Throwaway Surgical Materials Are Given New Life
Last August, Lisa Clark saw a post on Facebook that moved her.
It was a story about a hospital system in Orlando that was helping the homeless by using disposable surgical materials for sleeping mats.
“So, I thought I should start something in Asheville for the winter because winters can be kind of tough here,” says Clark, a perioperative staff nurse at Mission Surgery Center since 2014. “I was thinking about all of these people out in the cold and it was really disturbing, so I just wanted to do something to help.”
That was how the Western North Carolina Sleeping Bags for the Homeless program got started.

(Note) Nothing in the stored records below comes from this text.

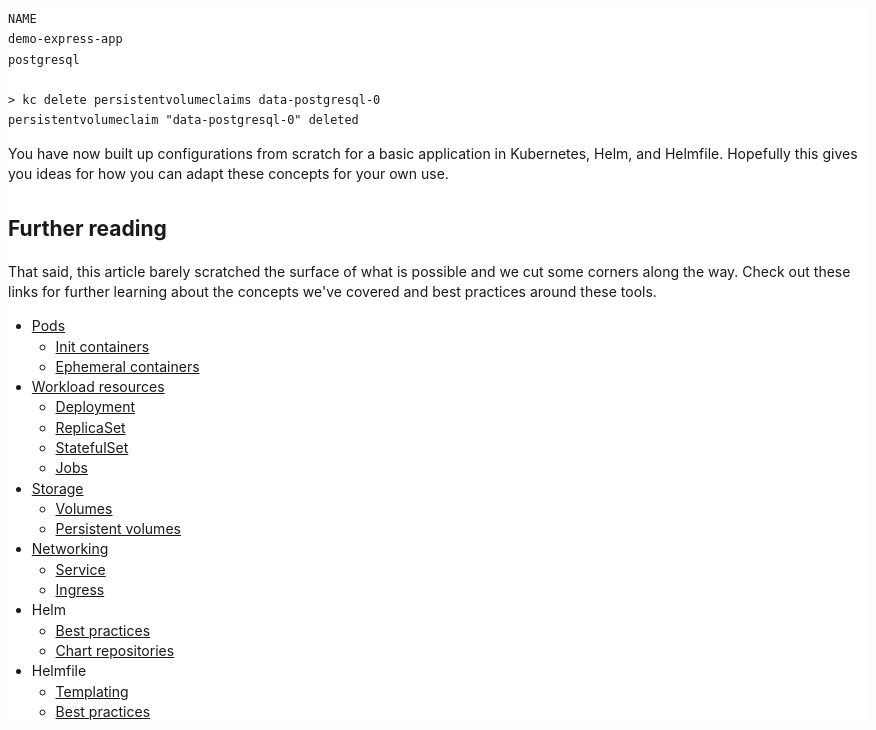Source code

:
```shell
NAME
demo-express-app
postgresql

> kc delete persistentvolumeclaims data-postgresql-0
persistentvolumeclaim "data-postgresql-0" deleted
```

You have now built up configurations from scratch for a basic application in Kubernetes, Helm, and
Helmfile. Hopefully this gives you ideas for how you can adapt these concepts for your own use.

## Further reading

That said, this article barely scratched the surface of what is possible and we cut some corners
along the way. Check out these links for further learning about the concepts we've covered and best
practices around these tools.

- [Pods][kubernetes-pods]
  - [Init containers][kubernetes-init-containers]
  - [Ephemeral containers][kubernetes-ephemeral-container]
- [Workload resources](https://kubernetes.io/docs/concepts/workloads/controllers/)
  - [Deployment](https://kubernetes.io/docs/concepts/workloads/controllers/deployment/)
  - [ReplicaSet][kubernetes-replica-set]
  - [StatefulSet][kubernetes-stateful-set]
  - [Jobs](https://kubernetes.io/docs/concepts/workloads/controllers/job/)
- [Storage](https://kubernetes.io/docs/concepts/storage/)
  - [Volumes][kubernetes-volumes]
  - [Persistent volumes](https://kubernetes.io/docs/concepts/storage/persistent-volumes/)
- [Networking](https://kubernetes.io/docs/concepts/services-networking/)
  - [Service][kubernetes-service]
  - [Ingress](https://kubernetes.io/docs/concepts/services-networking/ingress/)
- Helm
  - [Best practices](https://helm.sh/docs/chart_best_practices/conventions/)
  - [Chart repositories](https://helm.sh/docs/topics/chart_repository/)
- Helmfile
  - [Templating](https://helmfile.readthedocs.io/en/latest/#templating)
  - [Best practices](https://helmfile.readthedocs.io/en/latest/writing-helmfile/)

[companion-repo]: https://github.com/keawade/kube-helm-helmfile-demo
[rancher-desktop-install]: https://docs.rancherdesktop.io/getting-started/installation/
[docker-desktop-install]: https://www.docker.com/products/docker-desktop/
[docker-desktop-enable-kubernetes]: https://docs.docker.com/desktop/kubernetes/#enable-kubernetes
[kubernetes]: https://kubernetes.io/docs/concepts/overview/what-is-kubernetes/
[kubernetes-deployment]: https://kubernetes.io/docs/concepts/workloads/controllers/deployment/
[kubernetes-controller]: https://kubernetes.io/docs/concepts/architecture/controller/
[kubernetes-pods]: https://kubernetes.io/docs/concepts/workloads/pods/
[kubernetes-replica-set]: https://kubernetes.io/docs/concepts/workloads/controllers/replicaset/
[kubernetes-stateful-set]: https://kubernetes.io/docs/concepts/workloads/controllers/statefulset/
[kubernetes-configmap]: https://kubernetes.io/docs/concepts/configuration/configmap/
[kubernetes-secret]: https://kubernetes.io/docs/concepts/configuration/secret/
[kubernetes-volumes]: https://kubernetes.io/docs/concepts/storage/volumes/
[kubernetes-init-containers]: https://kubernetes.io/docs/concepts/workloads/pods/init-containers/
[kubernetes-ephemeral-container]:
  https://kubernetes.io/docs/concepts/workloads/pods/ephemeral-containers/
[kubernetes-container]: https://kubernetes.io/docs/concepts/containers/
[kubernetes-labels-selectors]:
  https://kubernetes.io/docs/concepts/overview/working-with-objects/labels/
[kubernetes-service]: https://kubernetes.io/docs/concepts/services-networking/service/
[helm]: https://helm.sh/
[helm-install]: https://helm.sh/docs/intro/install/
[helm-charts]: https://helm.sh/docs/topics/charts/
[helmfile]: https://github.com/helmfile/helmfile#about
[helmfile-install]: https://github.com/helmfile/helmfile#installation
[helm-postgres-chart]: https://github.com/helm/charts/tree/master/stable/postgresql
[bitnami-postgres-chart]: https://github.com/bitnami/charts/tree/main/bitnami/postgresql
[bitnami-postgres-chart-parameters]:
  https://github.com/bitnami/charts/tree/main/bitnami/postgresql#parameters
[bitnami-postgres-chart-uninstall]:
  https://github.com/bitnami/charts/tree/main/bitnami/postgresql#uninstalling-the-chart
[helm-chart-values]: https://helm.sh/docs/chart_template_guide/values_files/
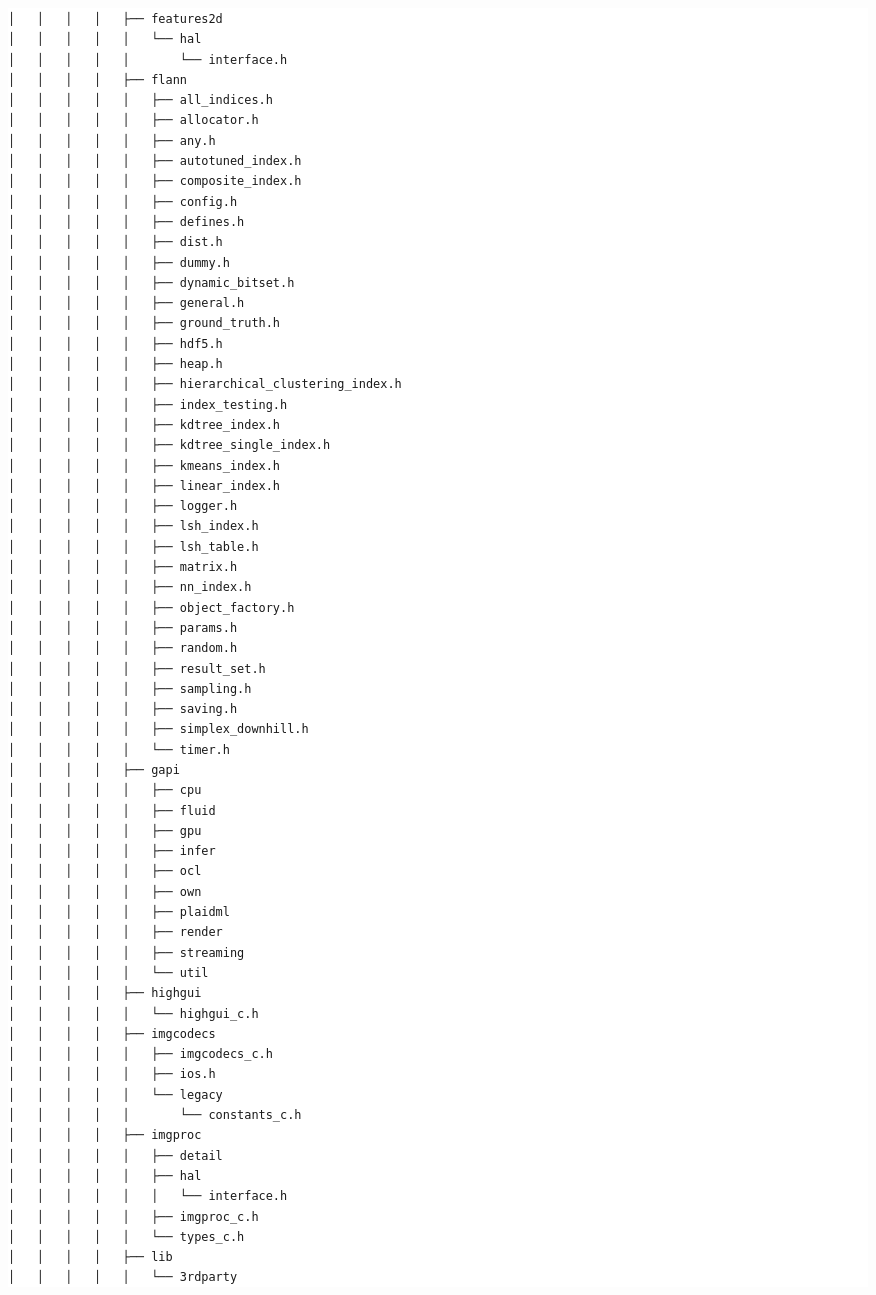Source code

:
 ```shell
│   │   │   │   ├── features2d
│   │   │   │   │   └── hal
│   │   │   │   │       └── interface.h
│   │   │   │   ├── flann
│   │   │   │   │   ├── all_indices.h
│   │   │   │   │   ├── allocator.h
│   │   │   │   │   ├── any.h
│   │   │   │   │   ├── autotuned_index.h
│   │   │   │   │   ├── composite_index.h
│   │   │   │   │   ├── config.h
│   │   │   │   │   ├── defines.h
│   │   │   │   │   ├── dist.h
│   │   │   │   │   ├── dummy.h
│   │   │   │   │   ├── dynamic_bitset.h
│   │   │   │   │   ├── general.h
│   │   │   │   │   ├── ground_truth.h
│   │   │   │   │   ├── hdf5.h
│   │   │   │   │   ├── heap.h
│   │   │   │   │   ├── hierarchical_clustering_index.h
│   │   │   │   │   ├── index_testing.h
│   │   │   │   │   ├── kdtree_index.h
│   │   │   │   │   ├── kdtree_single_index.h
│   │   │   │   │   ├── kmeans_index.h
│   │   │   │   │   ├── linear_index.h
│   │   │   │   │   ├── logger.h
│   │   │   │   │   ├── lsh_index.h
│   │   │   │   │   ├── lsh_table.h
│   │   │   │   │   ├── matrix.h
│   │   │   │   │   ├── nn_index.h
│   │   │   │   │   ├── object_factory.h
│   │   │   │   │   ├── params.h
│   │   │   │   │   ├── random.h
│   │   │   │   │   ├── result_set.h
│   │   │   │   │   ├── sampling.h
│   │   │   │   │   ├── saving.h
│   │   │   │   │   ├── simplex_downhill.h
│   │   │   │   │   └── timer.h
│   │   │   │   ├── gapi
│   │   │   │   │   ├── cpu
│   │   │   │   │   ├── fluid
│   │   │   │   │   ├── gpu
│   │   │   │   │   ├── infer
│   │   │   │   │   ├── ocl
│   │   │   │   │   ├── own
│   │   │   │   │   ├── plaidml
│   │   │   │   │   ├── render
│   │   │   │   │   ├── streaming
│   │   │   │   │   └── util
│   │   │   │   ├── highgui
│   │   │   │   │   └── highgui_c.h
│   │   │   │   ├── imgcodecs
│   │   │   │   │   ├── imgcodecs_c.h
│   │   │   │   │   ├── ios.h
│   │   │   │   │   └── legacy
│   │   │   │   │       └── constants_c.h
│   │   │   │   ├── imgproc
│   │   │   │   │   ├── detail
│   │   │   │   │   ├── hal
│   │   │   │   │   │   └── interface.h
│   │   │   │   │   ├── imgproc_c.h
│   │   │   │   │   └── types_c.h
│   │   │   │   ├── lib
│   │   │   │   │   └── 3rdparty
```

Clark says the sterile instrument wrapping that is used at the surgery center on a daily basis – thousands and thousands of pounds of it – ends up in a landfill, so she asked her operating room staff to save as much as possible and then stored it all in her basement.
Her idea was to sew some of this wrapping together to create something that was warm and waterproof to help others in need.
“I’m not much of a seamstress, but I just put four sheets together to make a sleeping bag,” she explains. “I also make little pillows out of the same material, which are stuffed with other throwaway items like paper gowns.”
“Working with the Mission volunteer office, we found a local sewing group from Emma’s Baptist Church willing to help, too,” she adds.
“I was thinking about all of these people out in the cold and it was really disturbing, so I just wanted to do something to help.”
Clark distributes the sleeping bags herself and also donates them to facilities that work with the homeless population. As of March 2020, Clark’s program has distributed 171 sleeping bags (140 of those Clark made herself) and 85 totes to the homeless community.
“These things are tough,” Clark says of the bags, which she sews in her spare time. “They aren’t padded but they are warm and waterproof. People put their clothes and other items in them, too.”
Next came tote bags.
Clark met with the Beloved group street medics – many of whom have been homeless themselves – to find out what the homeless needed most besides sleeping bags.
The answer was bags that were impermeable to rain and snow to carry things in. Clark got feedback on design from the Beloved group and began making and distributing totes, too.
“It makes me feel good to help those who have nothing,” Clark adds, “and let them know someone cares.”